» TEXTO PROPORCIONADO
§

Los antepasados de Cosme llegaron a Villa de Leyva en grandes y brillantes caballos cargados de hermosas telas. Venían directamente del Reino de Castilla y habían escuchado de las bondades de la gran Villa fundada por Andrés Díaz Venero de Leyva en la provincia de Tunja; un lugar mágico, rico, comercial y tranquilo para establecerse. Sin embargo, la noticia de la llegada de su acaudalada familia española también había llegado a tierras santandereanas de las que tiempo después llegó una amenaza: llegarían en pocos días a hurtar sus tesoros.
Cosme tenía 10 años, y, como todo niño, buscaba algo con lo que divertirse. En poco tiempo lo encontró: del baúl de sus abuelos sacó un mamotreto de papeles amarillentos, tiesos, con caligrafía pegada y delgada que decían “escrituras”. Mientras su abuelo tocaba el piano en la planta baja de la casa, él revisó cada uno de ellos.
"Tenían una letra muy linda, hechas a mano, y decían que mi tatarabuela, promotora de la construcción del templo de Santo Ecce Homo, era dueña de una finca en Cane (actualmente Sabana alta), una en el Valle de Santo Ecce Homo y una casa aquí, en el centro de Villa de Leyva. Estaban a nombre de la familia Mazmoras".

§

» TAREAS
a) Según el texto sobre la familia de Cosme, ¿quién fundó Villa de Leyva?
b) Continúa el texto sobre la familia de Cosme a partir de su última oración.

» REGISTROS MOSTRADOS
§

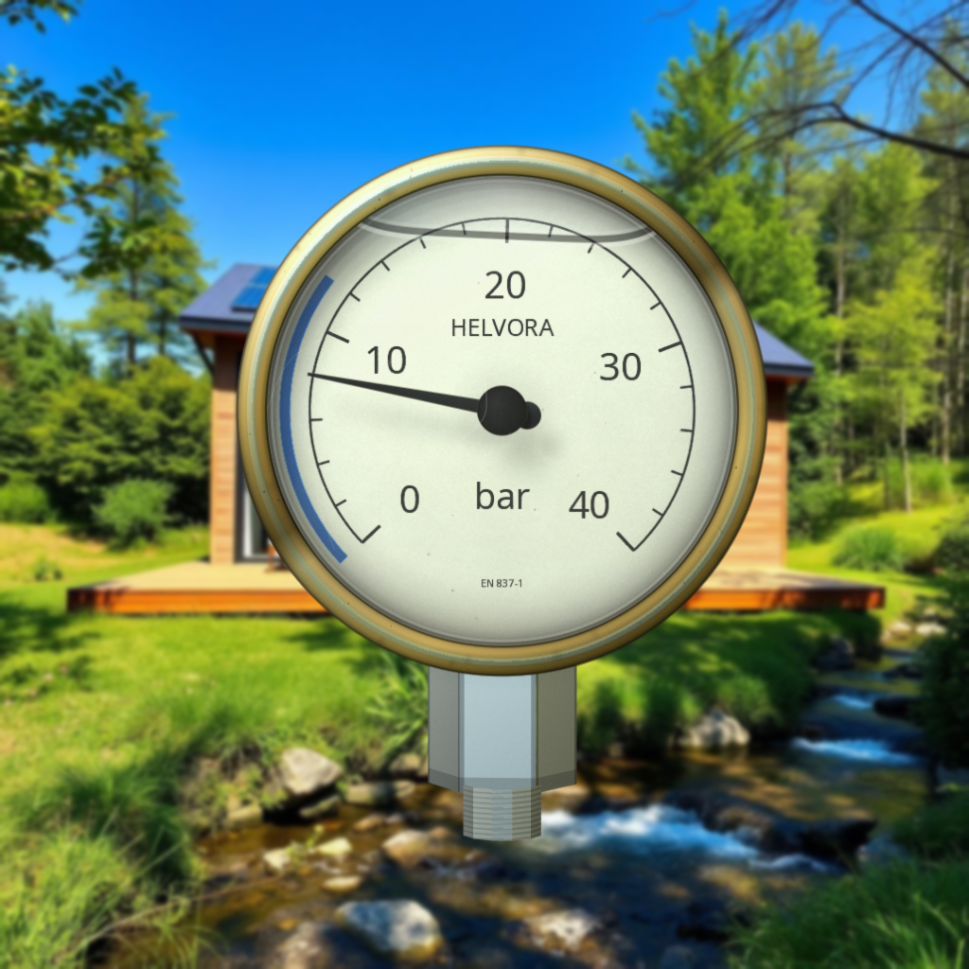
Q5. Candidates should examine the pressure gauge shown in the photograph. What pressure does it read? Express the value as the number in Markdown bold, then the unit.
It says **8** bar
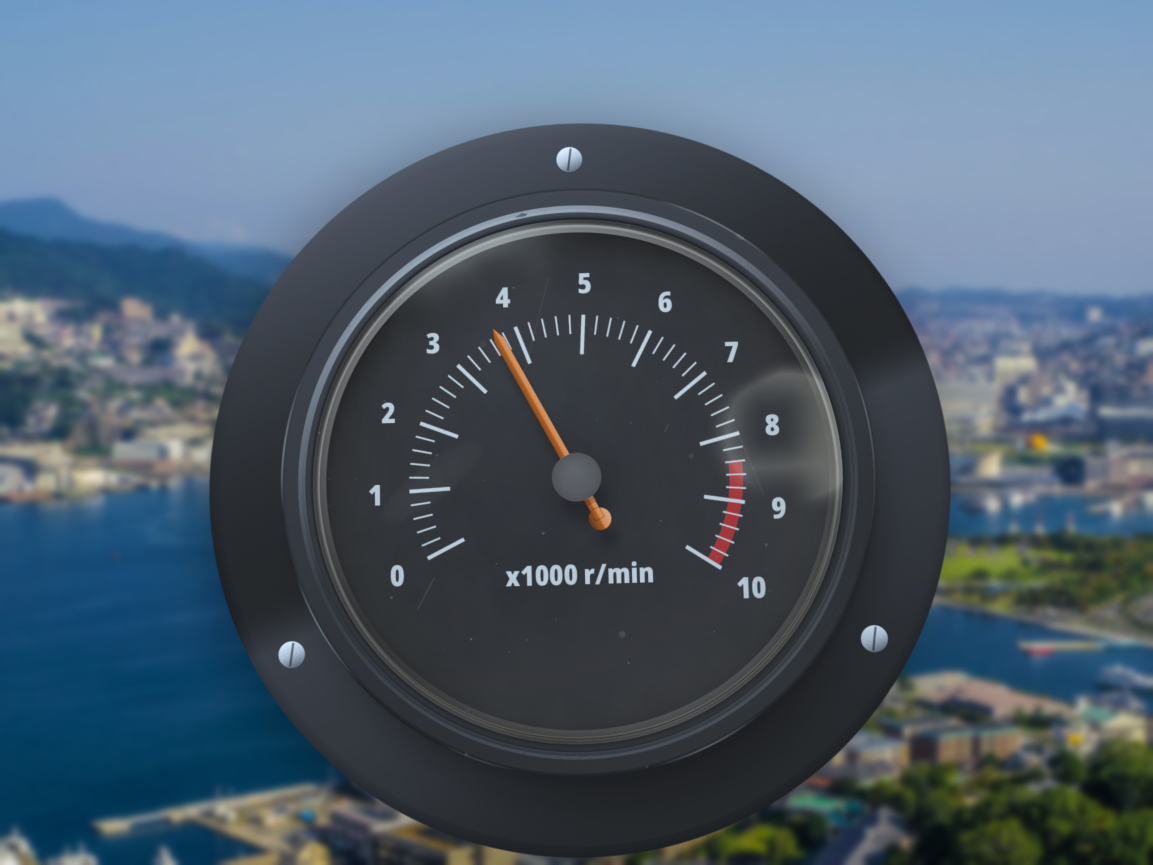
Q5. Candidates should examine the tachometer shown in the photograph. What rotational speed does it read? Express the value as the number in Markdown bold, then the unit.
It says **3700** rpm
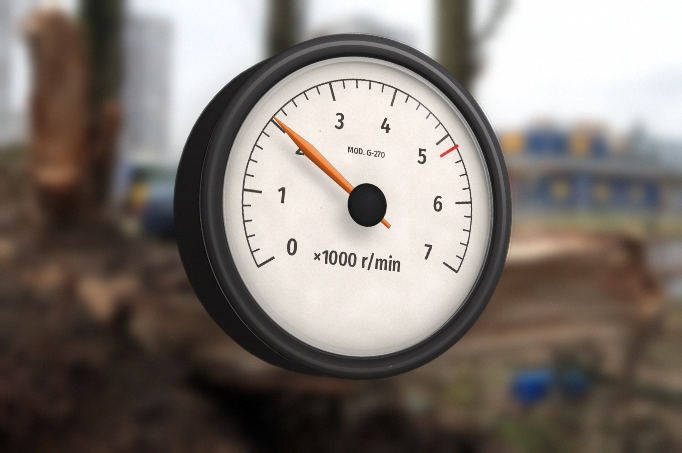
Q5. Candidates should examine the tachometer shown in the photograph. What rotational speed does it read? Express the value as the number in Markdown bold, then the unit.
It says **2000** rpm
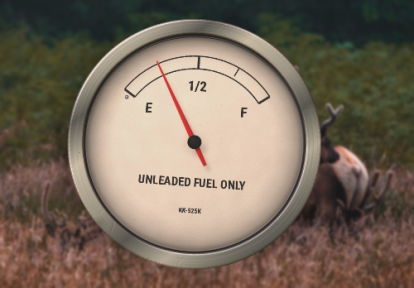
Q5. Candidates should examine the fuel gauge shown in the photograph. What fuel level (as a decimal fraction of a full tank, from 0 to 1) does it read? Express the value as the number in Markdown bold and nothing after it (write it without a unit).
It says **0.25**
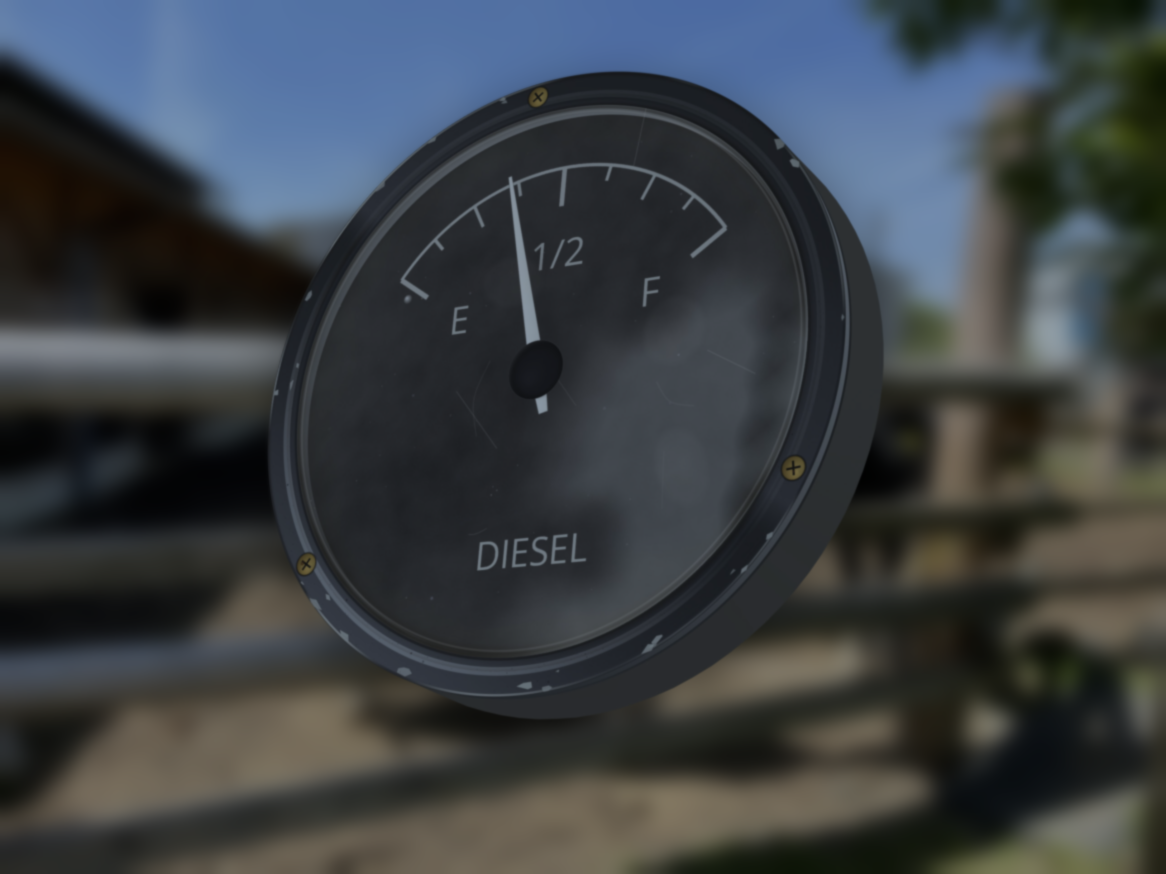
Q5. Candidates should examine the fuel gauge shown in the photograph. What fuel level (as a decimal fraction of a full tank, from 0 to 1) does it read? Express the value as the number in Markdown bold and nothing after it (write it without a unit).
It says **0.375**
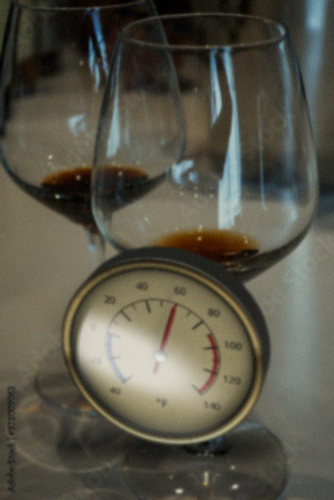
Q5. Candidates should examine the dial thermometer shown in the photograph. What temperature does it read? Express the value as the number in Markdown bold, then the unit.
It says **60** °F
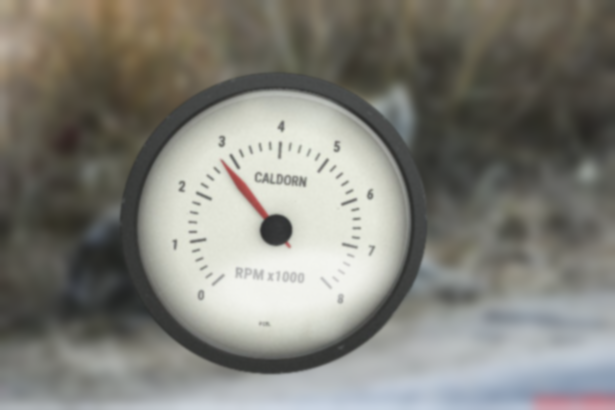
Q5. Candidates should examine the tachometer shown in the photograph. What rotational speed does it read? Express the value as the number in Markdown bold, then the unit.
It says **2800** rpm
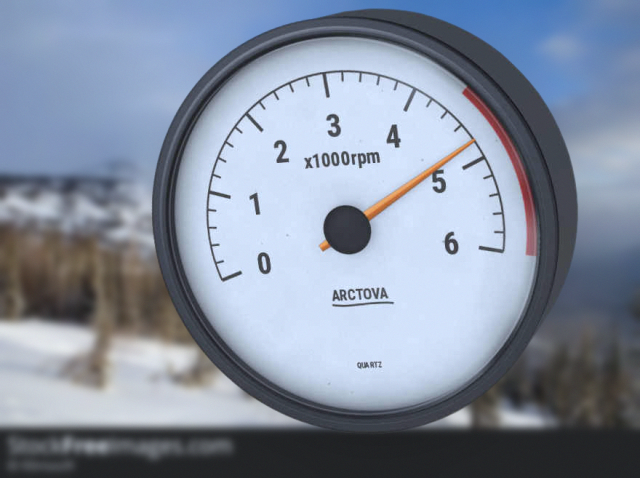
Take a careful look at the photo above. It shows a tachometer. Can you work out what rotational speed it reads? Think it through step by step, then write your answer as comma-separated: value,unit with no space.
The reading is 4800,rpm
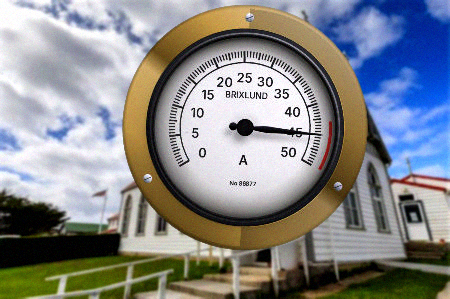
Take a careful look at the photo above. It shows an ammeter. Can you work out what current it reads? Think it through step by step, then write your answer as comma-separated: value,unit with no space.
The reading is 45,A
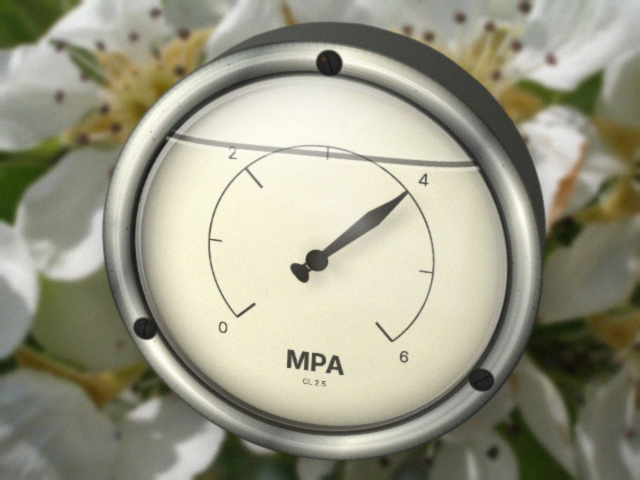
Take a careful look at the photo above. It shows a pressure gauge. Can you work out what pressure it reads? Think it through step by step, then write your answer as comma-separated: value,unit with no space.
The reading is 4,MPa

§

» RESULTADOS DEL EJERCICIO
a) Andrés Díaz Venero de Leyva.

b)
Los terrenos que mencionan las escrituras fueron el hogar de Cosme durante su niñez. Desde el lunes hasta el viernes vivía en la esquina de la calle 13 con carrera 10 de la plaza principal: una casa de dos pisos con puertas altas y anchas por las que alguna vez entraron caballos, su animal favorito. En ese entonces el piso de la plaza era de tierra y habían olivos rodeando los bordes del lugar. Las casas eran viejas, Cosme las describe como descuidadas y en ruinas, por lo que resaltaban sobre los terrenos baldíos. "Ahí donde está el banco, eso era potrero", recuerda con claridad.
Esos cinco días de la semana no eran sus favoritos. Tenía que quedarse allí para asistir a la eucaristía diaria que se celebraba en la Iglesia del Carmen a las cinco de la mañana. Era una tradición sagrada para sus papás y sus abuelos, quienes ordenaron varias ceremonias religiosas de la comunidad como la fiesta de la Virgen del Carmen en julio, y era igual de importante que el rosario de la noche en los que agradecían por lo que Dios les había dado y pedían por las personas que lo necesitaban.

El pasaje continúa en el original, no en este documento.